The company's disclosed concentration profile combines a product-level tilt toward a flagship active ingredient and a geographic supplier dependency, both of which are structural features of the agricultural chemistry business. The most prominent exposure is the product concentration around the Rynaxypyr® active (chlorantraniliprole), which the filing describes as the world's leading insect control technology with annual revenues of approximately $0.8 billion in 2025 — a medium share of the overall portfolio by disclosed size and structural in character. A second proprietary active, Cyazypyr® (cyantraniliprole), supported a product portfolio generating approximately $0.4 billion in revenues in 2025 — a small share by disclosed size, also structural.
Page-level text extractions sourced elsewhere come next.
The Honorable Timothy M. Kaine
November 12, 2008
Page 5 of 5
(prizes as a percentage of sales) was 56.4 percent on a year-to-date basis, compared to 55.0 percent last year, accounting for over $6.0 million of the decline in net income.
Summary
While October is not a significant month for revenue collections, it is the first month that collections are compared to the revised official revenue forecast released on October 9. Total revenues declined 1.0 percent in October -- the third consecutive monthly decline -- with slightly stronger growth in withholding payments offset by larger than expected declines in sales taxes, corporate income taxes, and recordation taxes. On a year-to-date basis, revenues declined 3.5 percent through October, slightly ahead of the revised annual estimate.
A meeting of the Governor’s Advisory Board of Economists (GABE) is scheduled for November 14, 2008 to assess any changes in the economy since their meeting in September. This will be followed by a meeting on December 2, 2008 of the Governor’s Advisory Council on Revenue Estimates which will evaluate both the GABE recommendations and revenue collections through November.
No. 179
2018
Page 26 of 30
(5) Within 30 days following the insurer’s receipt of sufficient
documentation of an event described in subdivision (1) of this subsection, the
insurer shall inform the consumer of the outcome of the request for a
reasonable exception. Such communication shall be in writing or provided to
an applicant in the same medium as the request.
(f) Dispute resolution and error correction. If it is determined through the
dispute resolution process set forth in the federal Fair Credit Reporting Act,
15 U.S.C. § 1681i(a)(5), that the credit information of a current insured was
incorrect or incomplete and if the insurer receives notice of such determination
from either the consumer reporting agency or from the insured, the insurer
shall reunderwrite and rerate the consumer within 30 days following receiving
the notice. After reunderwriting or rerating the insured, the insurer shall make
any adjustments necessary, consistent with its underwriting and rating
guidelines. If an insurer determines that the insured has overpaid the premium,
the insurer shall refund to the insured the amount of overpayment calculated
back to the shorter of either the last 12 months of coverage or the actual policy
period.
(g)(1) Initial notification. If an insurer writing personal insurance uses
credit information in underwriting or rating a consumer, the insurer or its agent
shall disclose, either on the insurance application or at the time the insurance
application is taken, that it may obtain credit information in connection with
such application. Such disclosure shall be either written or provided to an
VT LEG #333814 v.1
Together these two actives represent the core of the crop protection pipeline, meaning research productivity, patent duration, regulatory standing, and generic entry timing for these compounds are the primary product-level risk variables. The supply chain introduces a medium-share dependency: critical intermediates and finished products are sourced from suppliers largely outside the U.S. and principally in China and India. This is structural in the sense that the agrochemical supply chain globally relies on Asian intermediate chemistry, but it also carries a dependency character — trade policy changes, export controls, or regional disruptions affecting Chinese or Indian chemical suppliers could impair production economics or availability. The product and supplier exposures compound each other, since cost increases in sourced intermediates would most directly affect the margins on the flagship actives that drive the bulk of the revenue base.
For the engine’s reasoning on FMC’s current verdict — including which dimensions drove the score — see the per-dimension breakdown.
| Symbol | Name | HIGH | MEDIUM | LOW | Total |
|---|---|---|---|---|---|
| MOS | Mosaic Company (The) | 2 | 0 | 0 | 2 |
| CF | CF Industries Holdings, Inc. | 1 | 0 | 0 | 1 |
| FMC● | FMC Corporation | 0 | 2 | 1 | 3 |
| CTVA | Corteva, Inc. | 0 | 0 | 0 | 0 |
| SMG | Scotts Miracle-Gro Company (The | 0 | 0 | 0 | 0 |
Concentration counts reflect items disclosed in each peer’s most recent 10-K; disclosed-size classification uses TrendMatrix’s internal 10-K extraction taxonomy.